== Dataset records

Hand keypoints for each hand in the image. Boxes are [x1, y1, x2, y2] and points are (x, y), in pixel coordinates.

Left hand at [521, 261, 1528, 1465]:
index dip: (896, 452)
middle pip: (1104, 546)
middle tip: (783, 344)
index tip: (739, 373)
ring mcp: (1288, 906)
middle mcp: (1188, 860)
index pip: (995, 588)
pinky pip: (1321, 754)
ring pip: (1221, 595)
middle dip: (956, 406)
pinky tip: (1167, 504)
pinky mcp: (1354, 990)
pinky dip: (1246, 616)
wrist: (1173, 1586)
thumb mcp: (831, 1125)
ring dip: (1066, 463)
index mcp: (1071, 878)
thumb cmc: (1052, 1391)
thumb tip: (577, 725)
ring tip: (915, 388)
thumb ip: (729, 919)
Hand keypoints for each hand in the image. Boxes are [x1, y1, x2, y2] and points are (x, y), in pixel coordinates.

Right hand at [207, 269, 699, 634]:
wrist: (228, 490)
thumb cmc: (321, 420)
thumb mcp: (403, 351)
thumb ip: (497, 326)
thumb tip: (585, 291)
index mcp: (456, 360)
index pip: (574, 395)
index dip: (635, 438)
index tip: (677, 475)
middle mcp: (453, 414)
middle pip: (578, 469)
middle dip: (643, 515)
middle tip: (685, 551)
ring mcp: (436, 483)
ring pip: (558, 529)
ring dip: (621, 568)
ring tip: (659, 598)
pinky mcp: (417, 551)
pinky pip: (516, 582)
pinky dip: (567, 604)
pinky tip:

====

• _Exercise goal_: Up to and including the final line of the data above, please copy every line exactly, starting from the one that contains "index pip: (574, 395)".

• _Solution_:
index pip: (574, 395)
index dip: (635, 438)
index tip: (677, 475)
middle mcp: (453, 414)
middle pip: (578, 469)
middle dip: (643, 515)
middle tip: (685, 551)
ring mcp: (436, 483)
ring pip: (558, 529)
ring dip: (621, 568)
ring tip: (659, 598)
pinky mcp: (417, 551)
pinky pip: (516, 582)
pinky dip: (567, 604)
pinky tip:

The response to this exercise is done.